The NCCR will focus on three topics. First, the dynamic of linguistic structures and how they have evolved. Second, the biological prerequisites for language and the question of whether (and how) neurotechnologies can be used to influence speech capabilities, including the ethical issues that arise. Third, we will also investigate the social conditions of language and how they are changing as a result of new avenues of communication.
You’re bringing different disciplines together in the new NCCR. Can you tell us, for example, how fruitful it is to connect biology and linguistics?

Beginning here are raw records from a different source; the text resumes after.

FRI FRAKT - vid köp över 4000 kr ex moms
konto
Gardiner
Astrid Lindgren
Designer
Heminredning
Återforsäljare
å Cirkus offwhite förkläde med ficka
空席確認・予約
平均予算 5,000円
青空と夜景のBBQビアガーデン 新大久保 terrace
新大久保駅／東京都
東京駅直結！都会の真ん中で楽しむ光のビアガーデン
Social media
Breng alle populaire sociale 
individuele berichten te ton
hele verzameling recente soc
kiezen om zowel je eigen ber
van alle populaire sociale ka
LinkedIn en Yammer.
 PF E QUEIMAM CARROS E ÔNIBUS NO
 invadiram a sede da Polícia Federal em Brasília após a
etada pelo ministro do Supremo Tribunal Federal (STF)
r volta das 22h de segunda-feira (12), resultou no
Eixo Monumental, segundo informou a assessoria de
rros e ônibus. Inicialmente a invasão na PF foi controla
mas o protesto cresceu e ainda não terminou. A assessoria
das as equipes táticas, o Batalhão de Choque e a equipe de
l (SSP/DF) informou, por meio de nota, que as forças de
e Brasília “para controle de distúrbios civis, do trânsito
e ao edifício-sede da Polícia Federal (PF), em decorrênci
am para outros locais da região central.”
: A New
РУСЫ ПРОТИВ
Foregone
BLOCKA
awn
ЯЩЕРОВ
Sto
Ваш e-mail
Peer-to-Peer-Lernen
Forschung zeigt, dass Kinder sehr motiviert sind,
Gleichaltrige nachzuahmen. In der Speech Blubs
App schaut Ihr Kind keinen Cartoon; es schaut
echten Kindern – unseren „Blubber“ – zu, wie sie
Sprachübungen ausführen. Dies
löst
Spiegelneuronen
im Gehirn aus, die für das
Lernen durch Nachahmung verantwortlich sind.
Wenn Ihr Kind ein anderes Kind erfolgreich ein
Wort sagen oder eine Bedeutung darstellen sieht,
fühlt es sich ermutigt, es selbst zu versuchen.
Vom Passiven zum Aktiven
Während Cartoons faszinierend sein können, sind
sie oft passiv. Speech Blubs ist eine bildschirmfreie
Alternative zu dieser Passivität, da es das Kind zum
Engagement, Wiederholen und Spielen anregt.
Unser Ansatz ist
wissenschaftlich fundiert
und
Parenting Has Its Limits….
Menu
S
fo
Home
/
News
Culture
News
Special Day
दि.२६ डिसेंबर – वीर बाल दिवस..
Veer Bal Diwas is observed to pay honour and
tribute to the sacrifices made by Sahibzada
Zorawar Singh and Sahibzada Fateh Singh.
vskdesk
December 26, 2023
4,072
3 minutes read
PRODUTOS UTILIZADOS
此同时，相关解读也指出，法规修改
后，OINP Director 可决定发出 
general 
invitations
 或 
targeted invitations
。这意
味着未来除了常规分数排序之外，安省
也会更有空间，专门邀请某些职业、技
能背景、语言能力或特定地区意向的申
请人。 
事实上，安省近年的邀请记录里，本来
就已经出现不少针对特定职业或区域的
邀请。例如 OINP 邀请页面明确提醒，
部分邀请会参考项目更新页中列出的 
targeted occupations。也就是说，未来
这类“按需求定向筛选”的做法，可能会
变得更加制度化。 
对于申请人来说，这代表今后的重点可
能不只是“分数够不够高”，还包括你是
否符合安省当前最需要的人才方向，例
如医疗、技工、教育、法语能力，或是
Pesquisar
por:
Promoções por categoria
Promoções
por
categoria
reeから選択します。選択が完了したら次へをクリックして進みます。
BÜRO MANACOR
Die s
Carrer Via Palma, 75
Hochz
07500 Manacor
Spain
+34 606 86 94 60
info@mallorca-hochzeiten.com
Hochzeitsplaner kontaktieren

When we were laying the groundwork for the NCCR, we already saw new discoveries and innovative studies arising out of the collaboration between biology and linguistics. Bringing natural scientists and humanities scholars together allows for a totally new perspective on the development of human language. Maybe by comparing human and animal communication and cognition it will be possible to solve the great mystery of how language arose over the course of evolution. After all, it’s long been evident that language didn’t simply fall from the sky but rather developed gradually in small evolutionary steps. If we’re able to put together as many puzzle pieces as possible when it comes to evolutionary history, eventually we’ll have a fuller picture of how the “miracle” of language came to be.
Will any of the research focus on insights that can be applied in the medical field?
Yes, there are a lot of examples. As a rule, you can say that language has an astounding impact on how we think. The parts of our research that have medical applications include diagnosing and treating speech disorders. Or hearing loss in old age: Even when wearing a hearing aid, certain areas of the brain don't get stimulated anymore. We can help ensure that the brain gets the right training. And also for aphasia that occurred as the result of an accident or a disruption to the language processing center of the brain, currently there are promising neuroengineering technologies that can help people regain the ability to communicate.
You mentioned new technologies. What are the central research questions there?
For digital communication, you can imagine how smartphones are impacting our use of language. But today’s technological possibilities extend way beyond that, particularly in neuroengineering. Researchers are working on how to decode what a person wants to say without that person uttering a word. It’s a type of mind-reading, so to speak, and something that raises enormous ethical issues. In these areas of research, it’s really important not to miss the boat and to understand what’s happening so that you can jump in at the right time.
Seventeen research groups are taking part in this project. How will you manage to work together?
All of the research groups have a multidisciplinary structure. It was very important to us for humanities researchers, social scientists and natural scientists to be able work together on investigating the phenomenon of language so that their different methods and approaches can complement and fertilize each other.
What do you hope to have achieved once the project is over?
We would like to establish a large center for interdisciplinary language research, and we also hope to reshape the landscape of language research. We have to keep in mind just how important language is for us as humans. Language touches on fundamental questions about human beings, their perception and their social behavior. Language is so fundamental that we need the perspective of many different disciplines. To achieve this we need to tear down the walls that have traditionally separated the natural sciences and the humanities.